Semarang, Gatra.com- Nilai total kerugian kerusakan terumbu karang di Kepulauan Karimun Jawa sebesar Rp11.175.979,69 per meter persegi per tahun akibat aktifitas manusia di perairan pantai utara Jawa.
Hall ini mengemuka dari hasil Penelitian DDRF (Drive Demand Research Fund) 2019 tentang Valuasi Layanan Ekologis Ekosistem Terumbu Karang di Taman Nasional Karimunjawa yang dilakukan oleh tim peneliti dari LIPI dan Fakultas Perikanan dan Ilmu Kelautan Universitas Diponegoro Semarang.
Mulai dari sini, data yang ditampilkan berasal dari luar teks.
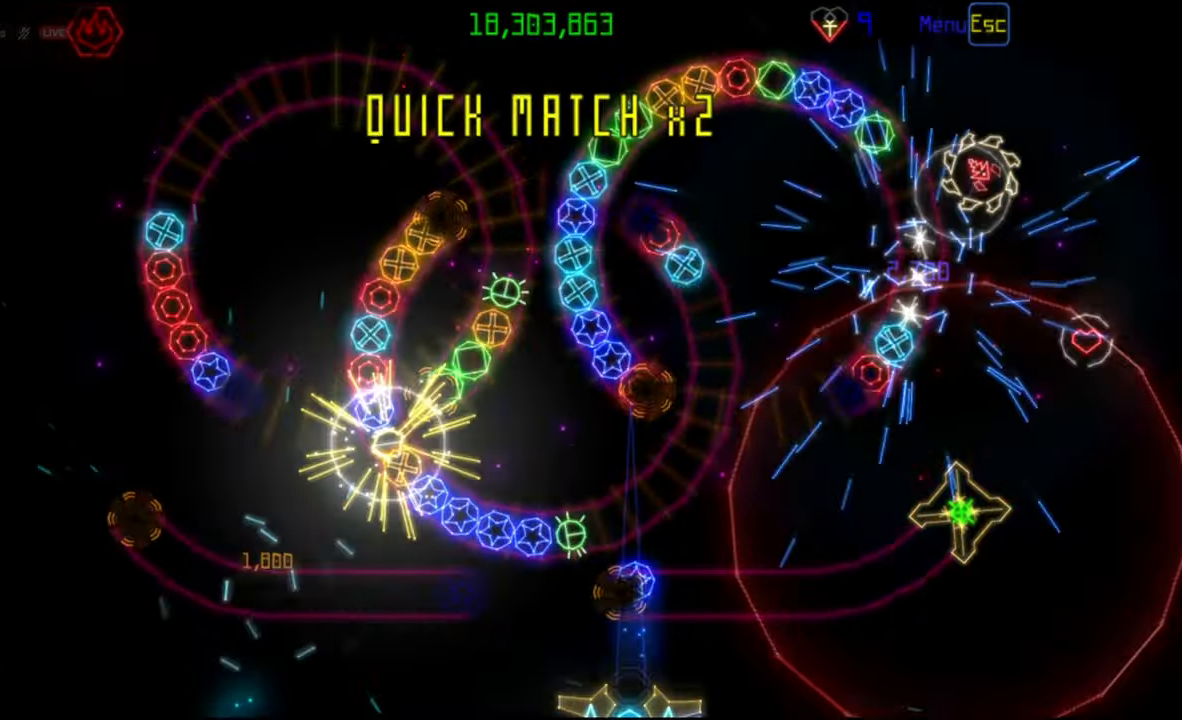
{"keys": [], "mouse": [], "events": [[17, "mouse_left", "up"]]}
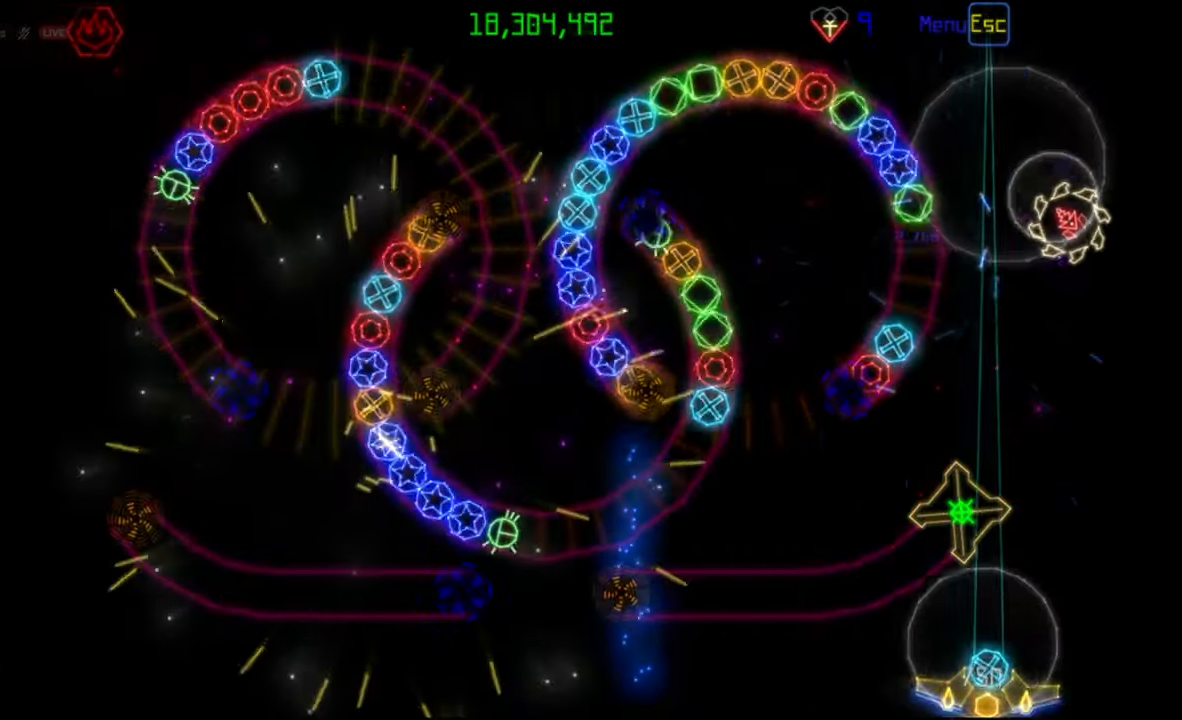
{"keys": [], "mouse": [], "events": []}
Pengurus Pusat Indonesia Coral Reef Society (INCRES) Dr.Ir Munasik Dr. M.Sc, mengatakan Hasil valuasi ekologis menunjukkan bahwa nilai terumbu karang di Taman Nasional Karimun Jawa (TNKJ) adalah sebesar Rp. 2.896.813,95/m2/tahun. Menurut Munasik, nilai kerugian total (Total Loss) kerusakan terumbu karang sangat ditentukan oleh tingkat pemulihan alami (natural recovery) ekosistem terumbu karang TNKJ yang bervariasi.
“Jika tingkat pemulihan alami terumbu karang TNKJ rata-rata adalah 26% maka hasil valuasi total kerugian adalah sebesar Rp 11.175.979,69/m2.” kata Munasik yang dikenal sebagai ahli terumbu karang asal Universitas Diponegoro Semarang kepada Gatra.com. Minggu (17/11).
Munasik menjelaskan, total nilai ini diperoleh dari penyusutan efektif pemulihan ekosistem terumbu kembali utuh 100% dalam waktu + 65 tahun. Semakin tinggi kemampuan pemulihan ekosistem terumbu karang di suatu lokasi semakin rendah total kerugian yang harus dibayarkan.
“Hasil perhitungan total kerugian ini dapat digunakan untuk klaim kerusakan terumbu karang di Taman Nasional Karimunjawa (TNKJ) dan nilai tersebut dapat diperbaharui (update) mengikuti inflasi harga barang dan jasa di pasar” kata Munasik.
Munasik mengatakan, terumbu karang adalah salah satu ekosistem terpenting di perairan tropis berperan sebagai penyedia pangan dari laut dan pelindung garis pantai. Akan tetapi ekosistem terumbu karang sangat rentan terhadap perubahan lingkungan, mudah terganggu sehingga mudah rusak. “Akhir-akhir ini banyak kejadian kerusakan terumbu karang di perairan Indonesia akibat aktivitas manusia, utamanya di perairan Taman Nasional Karimunjawa (TNKJ) yang berpotensi merugikan lingkungan dan manusia” katanya.
Munasik mengakui, selama ini , upaya penegakan hukum terhadap kerusakan lingkungan dengan menuntut ganti rugi melalui verifikasi lapangan telah mengalami kesulitan, karena belum tersedianya nilai layanan ekosistem terumbu karang. Untuk itulah, kata Munasik, perlu dilakukan studi valuasi layanan ekologis ekosistem terumbu karang di TNKJ. “Dalam kajian ini telah diterapkan metode emergy analyses dengan melalui modelling ekologi harapannya dapat mempertimbangkan aspek kondisi terumbu karang dan lingkungannya secara bersamaan”pungkasnya.